WHAT THE TASK ASKS
Give the data below again exactly as written, without its pictures.

*** ENTRIES PROVIDED ***

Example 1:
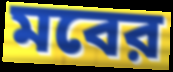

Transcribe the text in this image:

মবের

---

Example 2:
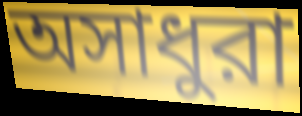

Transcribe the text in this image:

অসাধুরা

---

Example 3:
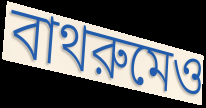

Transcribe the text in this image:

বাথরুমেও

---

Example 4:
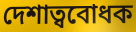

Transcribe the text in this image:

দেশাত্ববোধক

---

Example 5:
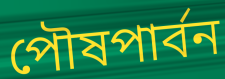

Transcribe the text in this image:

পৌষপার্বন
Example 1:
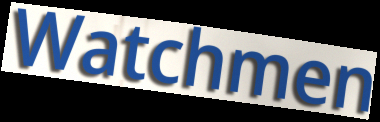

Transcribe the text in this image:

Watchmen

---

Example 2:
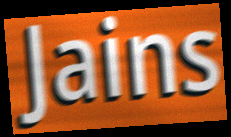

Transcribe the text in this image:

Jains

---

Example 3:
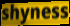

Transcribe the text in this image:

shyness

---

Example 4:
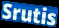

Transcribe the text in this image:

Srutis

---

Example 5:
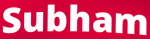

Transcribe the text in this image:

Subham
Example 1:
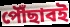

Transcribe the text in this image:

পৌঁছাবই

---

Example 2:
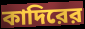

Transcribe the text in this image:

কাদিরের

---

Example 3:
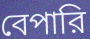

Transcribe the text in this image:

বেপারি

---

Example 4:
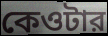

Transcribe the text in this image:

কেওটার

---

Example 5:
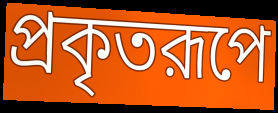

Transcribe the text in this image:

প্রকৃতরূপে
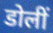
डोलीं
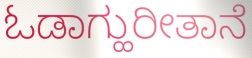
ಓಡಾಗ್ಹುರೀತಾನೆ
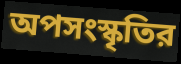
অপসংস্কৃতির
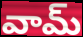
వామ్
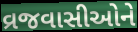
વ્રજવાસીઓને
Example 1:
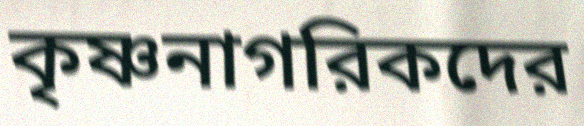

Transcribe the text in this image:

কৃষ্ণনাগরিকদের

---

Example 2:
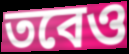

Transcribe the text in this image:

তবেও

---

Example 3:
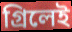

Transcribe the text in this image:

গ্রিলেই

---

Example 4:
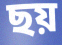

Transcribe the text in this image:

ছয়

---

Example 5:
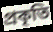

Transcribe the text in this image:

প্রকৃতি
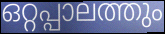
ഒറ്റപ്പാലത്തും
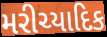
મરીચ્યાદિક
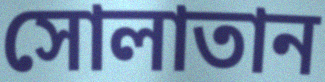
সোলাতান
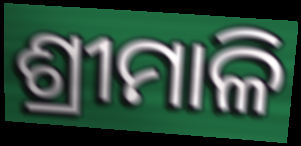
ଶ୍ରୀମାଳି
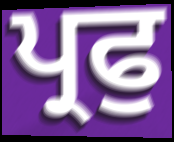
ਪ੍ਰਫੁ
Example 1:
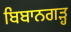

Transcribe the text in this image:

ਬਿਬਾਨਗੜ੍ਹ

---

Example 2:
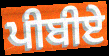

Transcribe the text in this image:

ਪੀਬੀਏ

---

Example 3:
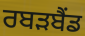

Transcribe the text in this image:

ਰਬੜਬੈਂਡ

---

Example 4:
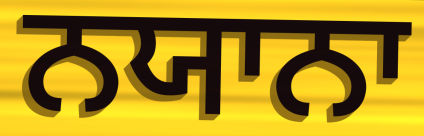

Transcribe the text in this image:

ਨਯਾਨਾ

*** End of ENTRIES PROVIDED ***

SOLUTION BELOW
Example 1:

Transcribe the text in this image:

মবের

---

Example 2:

Transcribe the text in this image:

অসাধুরা

---

Example 3:

Transcribe the text in this image:

বাথরুমেও

---

Example 4:

Transcribe the text in this image:

দেশাত্ববোধক

---

Example 5:

Transcribe the text in this image:

পৌষপার্বন
Example 1:

Transcribe the text in this image:

Watchmen

---

Example 2:

Transcribe the text in this image:

Jains

---

Example 3:

Transcribe the text in this image:

shyness

---

Example 4:

Transcribe the text in this image:

Srutis

---

Example 5:

Transcribe the text in this image:

Subham
Example 1:

Transcribe the text in this image:

পৌঁছাবই

---

Example 2:

Transcribe the text in this image:

কাদিরের

---

Example 3:

Transcribe the text in this image:

বেপারি

---

Example 4:

Transcribe the text in this image:

কেওটার

---

Example 5:

Transcribe the text in this image:

প্রকৃতরূপে
डोलीं
ಓಡಾಗ್ಹುರೀತಾನೆ
অপসংস্কৃতির
వామ్
વ્રજવાસીઓને
Example 1:

Transcribe the text in this image:

কৃষ্ণনাগরিকদের

---

Example 2:

Transcribe the text in this image:

তবেও

---

Example 3:

Transcribe the text in this image:

গ্রিলেই

---

Example 4:

Transcribe the text in this image:

ছয়

---

Example 5:

Transcribe the text in this image:

প্রকৃতি
ഒറ്റപ്പാലത്തും
મરીચ્યાદિક
সোলাতান
ଶ୍ରୀମାଳି
ਪ੍ਰਫੁ
Example 1:

Transcribe the text in this image:

ਬਿਬਾਨਗੜ੍ਹ

---

Example 2:

Transcribe the text in this image:

ਪੀਬੀਏ

---

Example 3:

Transcribe the text in this image:

ਰਬੜਬੈਂਡ

---

Example 4:

Transcribe the text in this image:

ਨਯਾਨਾ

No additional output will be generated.